FDA Authorizes Second Antiviral Pill To Treat COVID-19

The U.S. Food and Drug Administration authorized Merck's antiviral pill, molnupiravir, on Thursday (December 23), making it the second antiviral pill aimed to treat COVID-19 to receive authorization.

The agency confirmed the pill received authorization to treat the coronavirus "for the treatment of mild-to-moderate coronavirus disease (COVID-19) in adults with positive results of direct SARS-CoV-2 viral testing, and who are at high risk for progression to severe COVID-19, including hospitalization or death, and for whom alternative COVID-19 treatment options authorized by the FDA are not accessible or clinically appropriate," in a statement obtained by CNN.

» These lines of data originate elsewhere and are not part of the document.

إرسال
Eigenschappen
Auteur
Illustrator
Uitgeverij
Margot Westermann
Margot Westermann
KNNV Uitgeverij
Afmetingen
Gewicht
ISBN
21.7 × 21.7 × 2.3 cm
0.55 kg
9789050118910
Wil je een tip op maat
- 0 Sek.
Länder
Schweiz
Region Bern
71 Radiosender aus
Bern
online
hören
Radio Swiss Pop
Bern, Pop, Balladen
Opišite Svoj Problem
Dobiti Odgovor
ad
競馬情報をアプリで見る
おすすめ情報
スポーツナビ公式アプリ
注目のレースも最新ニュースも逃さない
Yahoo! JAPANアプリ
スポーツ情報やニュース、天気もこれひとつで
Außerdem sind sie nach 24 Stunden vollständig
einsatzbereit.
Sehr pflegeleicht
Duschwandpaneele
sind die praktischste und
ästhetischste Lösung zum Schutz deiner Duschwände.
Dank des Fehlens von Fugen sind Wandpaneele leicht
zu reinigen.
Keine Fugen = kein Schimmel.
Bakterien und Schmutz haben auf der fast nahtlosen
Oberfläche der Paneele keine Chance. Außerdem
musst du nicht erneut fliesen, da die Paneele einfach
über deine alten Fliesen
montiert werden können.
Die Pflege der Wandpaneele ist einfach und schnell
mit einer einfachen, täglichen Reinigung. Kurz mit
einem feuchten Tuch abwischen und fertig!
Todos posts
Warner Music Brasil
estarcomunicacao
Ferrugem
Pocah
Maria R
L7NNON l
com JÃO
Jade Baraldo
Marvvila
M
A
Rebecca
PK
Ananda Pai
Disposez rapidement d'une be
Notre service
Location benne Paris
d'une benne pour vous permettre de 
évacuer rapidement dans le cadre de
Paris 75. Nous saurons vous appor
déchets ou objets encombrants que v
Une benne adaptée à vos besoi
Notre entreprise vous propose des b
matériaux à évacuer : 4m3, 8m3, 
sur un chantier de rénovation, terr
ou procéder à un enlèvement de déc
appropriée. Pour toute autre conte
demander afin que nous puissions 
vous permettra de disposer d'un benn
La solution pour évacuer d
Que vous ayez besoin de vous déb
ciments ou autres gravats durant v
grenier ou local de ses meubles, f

Molnupiravir can be taken by individuals who have become ill from COVID-19 at home to avoid becoming severe enough for hospitalization.

Merck had already agreed to supply 3.1 million courses of the antiviral pill once it received authorization as part of an agreement with the U.S. government.

Molnupiravir was approved for recommendation by the FDA's advisers in a 13-10 vote at the end of November after a study showed it reduced hospitalization or death by 30% among high-risk adults who took it, far lower than previous analysis suggesting the estimated number would be around 50%.

The announcement comes hours after the FDA authorized the first COVID antiviral pill, Paxlovid, for patients age 12 and over considered to be vulnerable for severe illness, which was developed by Pfizer.